By 1864, 40,000 people called the northeastern corner of the island home. (Initially considered "contraband" of the war, the formerly enslaved persons established their own community, Mitchellville, just across Fish Haul Creek from Robber's Row. A fascinating story for another day....) When the war ended a year later, though, the military headed back north, while the suttlers boxed up their wares and headed home. The town's once-grand buildings were reduced to rubble as the few local residents left behind scavenged for building materials for their own homes and businesses. The town of "Hilton Head"/"Port Royal"/"Robber's Row" (used interchangeably) was no more.


Robber's Row Today

So, is anything left of Robber's Row?

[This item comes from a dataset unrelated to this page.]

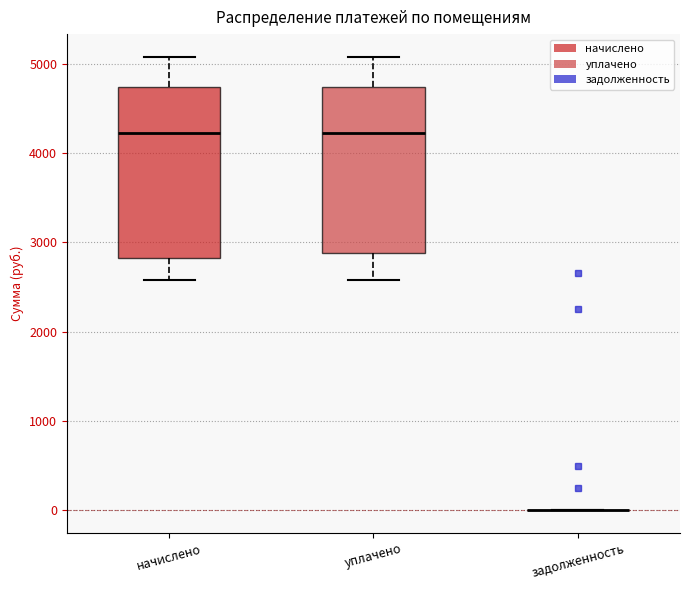

Where is the upper edge of the box for уплачено on the y-axis? The values are not printed on the chart, so give them approximately, as read against the axis.

4700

Today there are a few vestiges of the thriving town that was--all within the boundaries of the Port Royal Plantation gated community on the "heel" of shoe-shaped Hilton Head Island. Earthwork ruins of both Fort Sherman and Fort Welles (curiously referred to these days by its Confederate name: Fort Walker) are still visible and are now registered historic sites. In addition, a modern home now built on the site of the old

Quartermaster House--more commonly known today as the Squire Pope House, its antebellum identity--has been constructed to resemble the original structure (see photo at left). Residents of "Suttler's Row" and "Robber's Row" (two streets in the neighborhood) like to believe they live on the original site of the old main street, but signage on the community's Robber's Row Golf Course claims that the "real" Robber's Row stood along the course's Holes 9 and 10 (see photo at top). Adding even more confusion, the 1964 Union Army map shown above depicts Robber's Row in an area now occupied by stately homes overlooking the marsh of Fish Haul Creek. Aside from the occasional discovery of a Civil War artifact in someone's manicured garden, the actual locations remain hidden and, for most Lowcountry residents and visitors, a town forgotten.